It’s not often that an award-winning scientist writes a massive best seller, but that’s exactly what geobiologist Hope Jahren has done with Lab Girl, her unforgettable memoir of life in the trenches of modern laboratory research. Brought up in the lab of her dad, a professor at a small college in rural Minnesota, Jahren has risen through the ranks from her beginnings as a PhD candidate at Berkeley to posts at Georgia Tech, the ‘University of Hawai‘i, and now the University of Oslo, where she continues her work using stable isotopes to study fossil forests dating to the Eocene. Her marvelous, enchanting book weaves together her experiences as a hardworking yet sensitive young woman battling through the tradition-bound protocols of hard science with stunning, imaginative descriptions of plant life in all its wondrous variety.
Lab Girl is this year’s UCSB Reads book, which means that hundreds of free copies were distributed to students at Davidson Library in January, and multiple events have been held since to encourage people from every part of the campus and the community to discuss their impressions of Jahren and the book. The project reaches its climax on Tuesday, April 3, when Jahren arrives at Campbell Hall to deliver a lecture and meet her readers. I spoke with her by phone from her office in Oslo last week.

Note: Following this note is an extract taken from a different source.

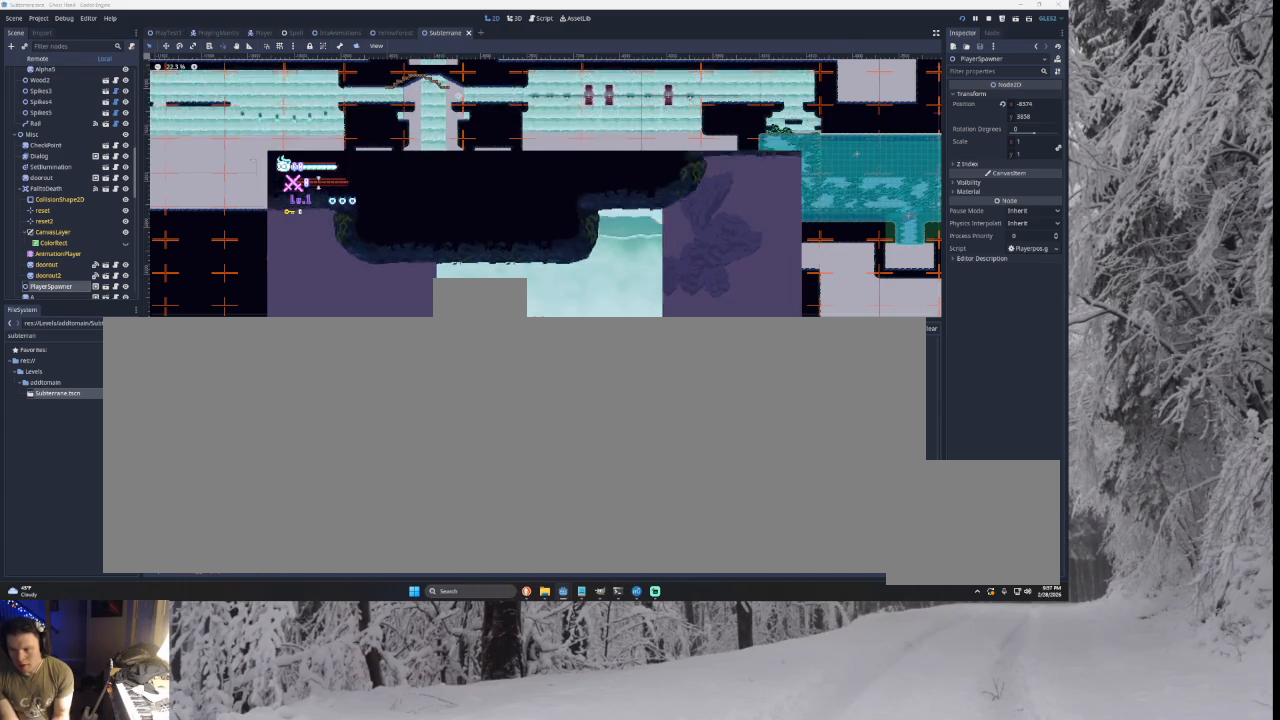
{"buttons": ["TRIANGLE"], "left_stick": "center", "right_stick": "center", "events": [[333, "TRIANGLE", "up"], [333, "left_stick", "center"], [467, "TRIANGLE", "down"]]}
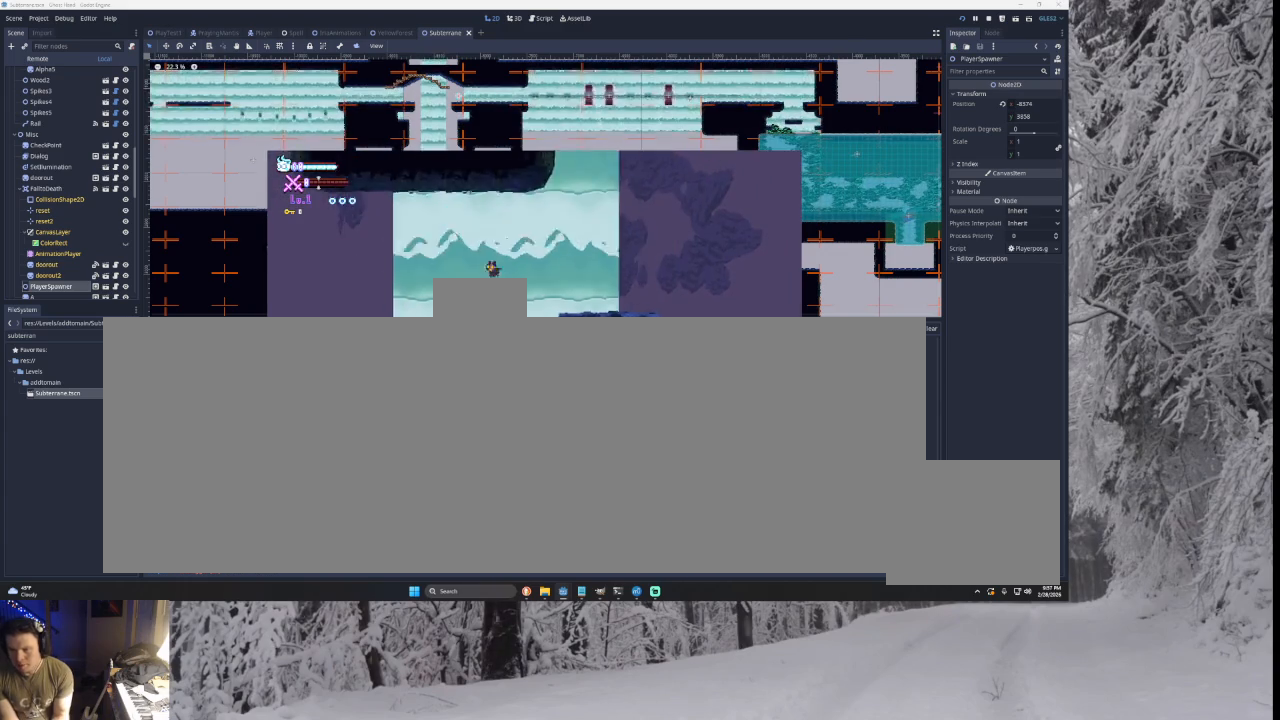
{"buttons": ["TRIANGLE"], "left_stick": "right", "right_stick": "center", "events": [[33, "left_stick", "right"]]}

Lab Girl is a hit, and you’ve been traveling in support of the book. What’s the response been like? I get a lot of reader mail; I thought I was the only one who writes to authors! You have to write a book for its own sake, and you have to let it go once it is done, so what comes first is that it becomes just what I want it to be. But I do love that people stopped to write me. That means that I got the voice right.